Potential Role of mTORC2 as a Therapeutic Target in Clear Cell Carcinoma of the Ovary.

Mol Cancer Ther. 2013 Apr 24;

Authors: Hisamatsu T, Mabuchi S, Matsumoto Y, Kawano M, Sasano T, Takahashi R, Sawada K, Ito K, Kurachi H, Schilder RJ, Testa JR, Kimura T

Abstract
The goal of this study was to examine the role of mTORC2 as a therapeutic target in ovarian clear cell carcinoma (CCC), which is regarded as an aggressive, chemoresistant histological subtype. Using tissue microarrays of 98 primary ovarian cancers (52 CCCs and 46 serous adenocarcinomas (SACs)), activation of mTORC2 was assessed by immunohistochemistry. Then, the growth-inhibitory effect of mTORC2-targeting therapy, as well as the role of mTORC2 signaling as a mechanism for acquired resistance to the mTORC1 inhibitor RAD001 in ovarian CCC, were examined using two pairs of RAD001-sensitive parental (RMG2 and HAC2) and RAD001-resistant CCC cell lines (RMG2-RR and HAC2-RR). mTORC2 was more frequently activated in CCCs than in SACs (71.2% vs. 45.7%).

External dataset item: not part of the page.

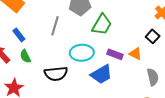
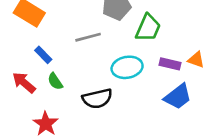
gray line: (55, 26) -> (88, 37), turned 66
blue trapezoid: (101, 74) -> (178, 97), moved

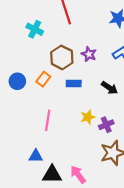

Simultaneous inhibition of mTORC1 and mTORC2 by AZD8055 markedly inhibited the proliferation of both RAD001-sensitive and RAD001-resistant cells in vitro. Treatment with RAD001 induced mTORC2-mediated AKT activation in RAD001-sensitive CCC cells. Moreover, increased activation of mTORC2-AKT signaling was observed in RAD001-resistant CCC cells compared to the respective parental cells. Inhibition of mTORC2 during RAD001 treatment enhanced the anti-tumor effect of RAD001 and prevented CCC cells from acquiring resistance to RAD001. In conclusion, mTORC2 is frequently activated, and can be a promising therapeutic target, in ovarian CCCs. Moreover, mTORC2-targeted therapy may be efficacious in a front-line setting as well as for second-line treatment of recurrent disease developing after RAD001-treatment.